I’ve followed director Wong Jing’s career for a long time, and obviously he is known for low brow cinema. However, despite absolute misfires like From Vegas to Macau 3, recently he has proved his worth as a director with The Last Tycoon – to my mind this is the best-directed film from Wong I have ever seen. In that vein, the first half of Chasing the Dragon is superbly immersive, with a grimy, but stylish aesthetic. One long take shot in a reconstruction of the Kowloon Walled City – set to the classic funk song The Ghetto, as Ho walks around – is the highlight of the movie. Ho’s rise is depicted with a lot of narrative and visual panache, and Yen brings a swaggering bravado, yet humanistic, quality to the role.
Andy Lau reprises his role as Lee Rock (he starred in a pair of movies as the character in the early 90’s) and reinvents him as a suave, sophisticated, multi-layered cop.
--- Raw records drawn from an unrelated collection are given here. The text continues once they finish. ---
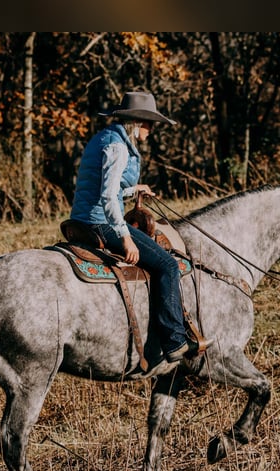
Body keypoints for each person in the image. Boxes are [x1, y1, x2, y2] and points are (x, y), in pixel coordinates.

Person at [69, 91, 209, 363]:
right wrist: (125, 238)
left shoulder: (105, 139)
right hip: (101, 222)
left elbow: (102, 188)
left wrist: (133, 189)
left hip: (85, 217)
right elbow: (108, 198)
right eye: (148, 123)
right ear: (135, 122)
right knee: (167, 264)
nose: (151, 129)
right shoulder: (119, 147)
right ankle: (174, 341)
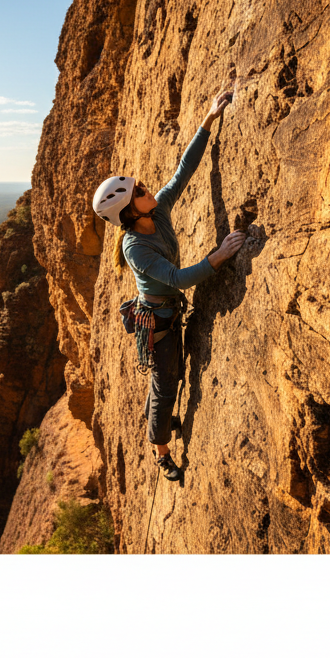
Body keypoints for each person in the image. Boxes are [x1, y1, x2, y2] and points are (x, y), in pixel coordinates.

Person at [92, 89, 245, 481]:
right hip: (158, 323)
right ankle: (160, 452)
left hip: (166, 311)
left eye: (142, 186)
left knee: (168, 378)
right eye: (139, 192)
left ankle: (154, 418)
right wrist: (219, 256)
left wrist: (208, 119)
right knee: (166, 385)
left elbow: (182, 173)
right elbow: (177, 279)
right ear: (128, 212)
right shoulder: (135, 247)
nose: (147, 189)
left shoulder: (156, 214)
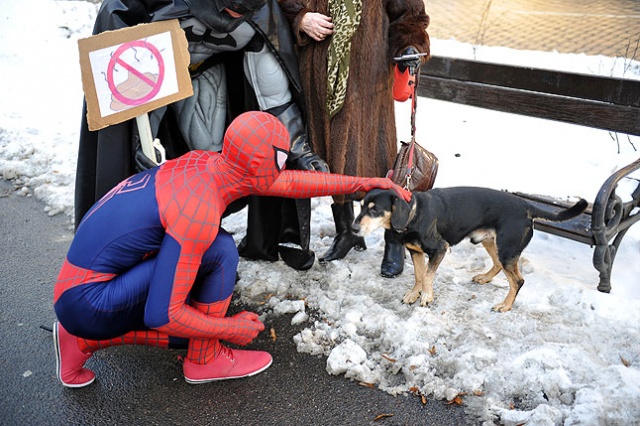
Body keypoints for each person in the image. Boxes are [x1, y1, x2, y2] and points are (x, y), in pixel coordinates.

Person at [53, 112, 411, 388]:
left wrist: (367, 184)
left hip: (80, 287)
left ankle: (78, 340)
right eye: (282, 158)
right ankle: (202, 359)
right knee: (219, 253)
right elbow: (163, 315)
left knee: (213, 251)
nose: (286, 166)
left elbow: (290, 182)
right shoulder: (198, 212)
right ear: (262, 166)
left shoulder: (208, 164)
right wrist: (225, 328)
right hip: (87, 303)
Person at [74, 0, 328, 272]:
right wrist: (135, 142)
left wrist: (300, 149)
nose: (236, 15)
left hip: (207, 75)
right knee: (142, 162)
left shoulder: (259, 16)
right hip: (152, 76)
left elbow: (275, 98)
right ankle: (135, 250)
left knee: (207, 158)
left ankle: (202, 245)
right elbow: (119, 22)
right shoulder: (151, 5)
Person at [278, 0, 431, 277]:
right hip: (318, 72)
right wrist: (300, 19)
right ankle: (347, 231)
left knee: (378, 159)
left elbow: (409, 14)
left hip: (368, 75)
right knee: (332, 159)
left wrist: (410, 47)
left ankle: (393, 240)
It’s a typical Lau performance that brings pathos and charisma to the role, and the scenes between him and Yen are electrifying. Kent Cheng has a cameo part as a go-between cop, looking no different from his heyday in films such as Jackie Chan’s Crime Story. Unfortunately, Bryan Larkin (despite coming from East Kilbride in Scotland, just around the corner from where I type) as Hunter, the antagonist, is only decent at best, and suffers from an underwritten character, but he succeeds in conveying the nasty side of his character well. A highlight for me was seeing the legendary Chan Wai Man (The Club) in a cameo role – I wish he was in the movie more.
A problem, come the second half of the movie, is that peripheral characters who have been given no screen time or dialogue to speak of, are killed off. These scenes are typically melodramatic and sentimental, which in the golden age was part of the charm, but now they fail to convince. A lot has changed in Hong Kong cinema since then, and the time when hundreds of movies were released per year with low budgets now translate to bigger budgets and less films being made. These aspects, now smack of bad writing, hint that there may be a lot of stuff cut out. I would hope there is a director’s or extended cut, and I could reappraise the film.
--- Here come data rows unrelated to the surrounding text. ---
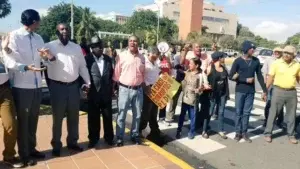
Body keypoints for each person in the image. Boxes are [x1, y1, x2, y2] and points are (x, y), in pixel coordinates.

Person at [4, 9, 49, 167]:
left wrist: (44, 57)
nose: (40, 22)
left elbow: (43, 57)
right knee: (23, 122)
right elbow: (9, 60)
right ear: (32, 22)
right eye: (38, 20)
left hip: (37, 85)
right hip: (22, 86)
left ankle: (31, 148)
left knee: (33, 120)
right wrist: (25, 67)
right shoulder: (14, 36)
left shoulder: (38, 38)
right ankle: (24, 154)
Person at [45, 23, 91, 156]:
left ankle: (72, 142)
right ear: (57, 31)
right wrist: (49, 59)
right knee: (57, 118)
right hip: (57, 87)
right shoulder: (49, 46)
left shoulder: (76, 47)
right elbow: (43, 63)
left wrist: (87, 82)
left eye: (67, 29)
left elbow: (82, 66)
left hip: (73, 87)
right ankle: (56, 145)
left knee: (73, 117)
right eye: (62, 29)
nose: (65, 31)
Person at [229, 40, 267, 143]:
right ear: (246, 49)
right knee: (238, 112)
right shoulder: (238, 61)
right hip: (240, 90)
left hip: (250, 91)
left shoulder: (255, 61)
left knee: (246, 113)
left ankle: (244, 133)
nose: (253, 50)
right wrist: (244, 80)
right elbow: (231, 76)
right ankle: (238, 133)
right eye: (251, 49)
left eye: (254, 48)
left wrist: (264, 90)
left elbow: (259, 76)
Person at [264, 46, 299, 144]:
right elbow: (270, 77)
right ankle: (268, 133)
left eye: (289, 53)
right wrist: (265, 90)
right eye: (285, 53)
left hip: (292, 92)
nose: (286, 55)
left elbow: (298, 78)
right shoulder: (276, 63)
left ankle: (291, 135)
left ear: (293, 55)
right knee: (273, 113)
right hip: (278, 91)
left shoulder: (297, 65)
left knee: (291, 114)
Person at [113, 35, 145, 146]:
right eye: (130, 41)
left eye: (135, 41)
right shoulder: (121, 56)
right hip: (124, 90)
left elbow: (143, 74)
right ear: (128, 43)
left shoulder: (142, 57)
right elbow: (116, 74)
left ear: (138, 43)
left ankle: (135, 135)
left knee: (137, 115)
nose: (133, 43)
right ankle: (119, 137)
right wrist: (116, 88)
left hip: (138, 90)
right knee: (121, 114)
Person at [84, 36, 114, 148]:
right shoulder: (87, 59)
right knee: (93, 118)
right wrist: (84, 86)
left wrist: (112, 88)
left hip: (106, 93)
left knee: (108, 117)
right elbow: (83, 75)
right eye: (97, 46)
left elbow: (111, 73)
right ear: (92, 48)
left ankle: (109, 138)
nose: (100, 48)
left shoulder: (108, 58)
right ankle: (93, 139)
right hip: (93, 93)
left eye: (101, 45)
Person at [202, 52, 229, 139]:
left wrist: (227, 94)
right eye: (222, 57)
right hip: (212, 95)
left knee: (221, 112)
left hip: (222, 94)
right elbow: (203, 77)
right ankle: (204, 130)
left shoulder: (224, 68)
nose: (224, 59)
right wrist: (205, 84)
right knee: (209, 112)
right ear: (218, 58)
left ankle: (220, 130)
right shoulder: (210, 68)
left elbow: (226, 82)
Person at [139, 46, 163, 144]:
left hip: (156, 88)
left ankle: (155, 131)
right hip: (147, 89)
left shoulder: (156, 62)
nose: (156, 58)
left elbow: (157, 73)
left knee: (154, 111)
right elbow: (141, 75)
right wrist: (146, 87)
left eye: (157, 56)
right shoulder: (144, 62)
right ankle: (139, 129)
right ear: (149, 53)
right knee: (146, 112)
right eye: (154, 56)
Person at [176, 58, 205, 139]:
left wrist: (197, 90)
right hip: (185, 97)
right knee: (182, 115)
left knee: (193, 116)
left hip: (193, 99)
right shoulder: (188, 72)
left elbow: (202, 88)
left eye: (191, 64)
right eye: (189, 63)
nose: (189, 65)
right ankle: (179, 130)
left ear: (197, 65)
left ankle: (192, 132)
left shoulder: (200, 75)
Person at [261, 47, 284, 128]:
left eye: (279, 52)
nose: (277, 53)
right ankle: (267, 120)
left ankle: (280, 121)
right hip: (270, 84)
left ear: (281, 53)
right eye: (275, 51)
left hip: (280, 85)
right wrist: (265, 85)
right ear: (273, 52)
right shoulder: (268, 60)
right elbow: (264, 72)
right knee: (269, 103)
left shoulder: (284, 61)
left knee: (280, 104)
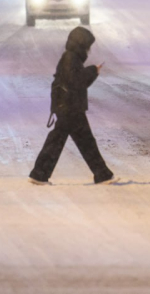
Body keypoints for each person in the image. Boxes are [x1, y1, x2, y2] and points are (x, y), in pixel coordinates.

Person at [29, 26, 115, 185]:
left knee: (62, 141)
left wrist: (93, 72)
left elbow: (78, 82)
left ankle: (39, 174)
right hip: (70, 107)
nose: (89, 50)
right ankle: (102, 175)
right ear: (81, 44)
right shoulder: (70, 58)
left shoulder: (71, 58)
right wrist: (92, 71)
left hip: (68, 106)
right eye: (88, 46)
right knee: (82, 142)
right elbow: (76, 81)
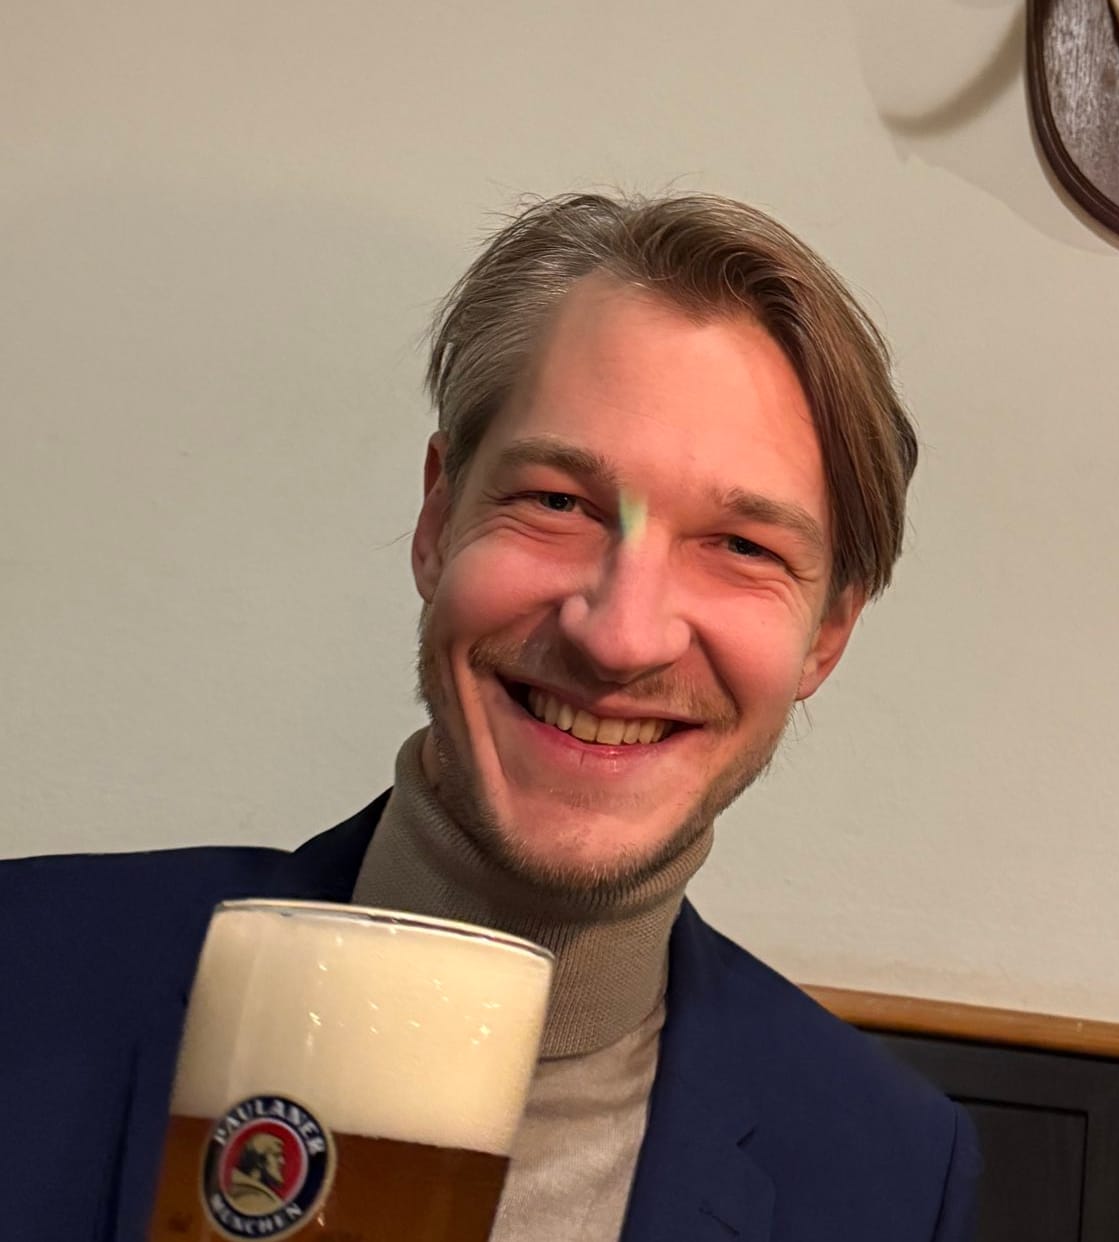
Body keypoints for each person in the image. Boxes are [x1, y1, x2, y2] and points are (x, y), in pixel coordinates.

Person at [0, 192, 980, 1241]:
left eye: (743, 548)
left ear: (825, 638)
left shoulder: (890, 1174)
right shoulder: (26, 971)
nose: (622, 637)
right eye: (558, 502)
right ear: (437, 519)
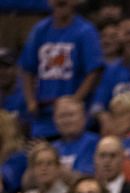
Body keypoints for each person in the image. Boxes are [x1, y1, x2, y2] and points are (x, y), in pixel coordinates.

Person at [19, 0, 103, 138]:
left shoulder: (85, 31)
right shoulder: (40, 30)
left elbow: (94, 72)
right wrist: (30, 101)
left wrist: (74, 102)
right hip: (43, 117)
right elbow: (27, 68)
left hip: (73, 117)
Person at [51, 96, 98, 176]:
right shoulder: (52, 148)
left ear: (84, 117)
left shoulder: (95, 143)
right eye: (62, 116)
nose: (66, 120)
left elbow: (88, 178)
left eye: (71, 115)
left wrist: (58, 171)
Those seeking to see Yen in martial arts action mode will be disappointed, with only a few fights taking place, which are choreographed as brawls. Of course this fits in with the subject matter and style of the film, so there should be no complaining. However, it is disappointing to see Yen take on Phillip Ng (Birth of the Dragon) in a fight that lasts less than a minute and features no martial arts. A mid-film chase/gunplay scene is the action highlight, with Lau negotiating the Kowloon Walled City with gangsters on his tail and Yen coming to his rescue. The tension, release and seamless editing proves Wong still has what it takes when it comes to fashioning a good action scene. Gunplay on the whole is handled well, despite some dodgy CGI – I just wish there was more of it. Some of the violence on display is pretty extreme, with a highlight being Yen cutting off the ear of a rival gansgter and nonchalantly chucking it away.
A lot has been made of Chasing the Dragon getting passed the Chinese censors by painting the British as the villains of the piece. Personally, being British, I didn’t find this aspect particularly stuck in my craw. My knowledge of the time and subject matter in Hong Kong isn’t great, and it’s to the film’s credit that now I want to find out more about it. Actually. I have still yet to see Poon Man Kit’s To Be Number One, the 90’s movie made about Crippled Ho which won the Hong Kong Film Award for best picture in 1992, so I can’t compare the two.
Chasing the Dragon succeeds for the most part, it’s just a shame the second half does not match up to the first.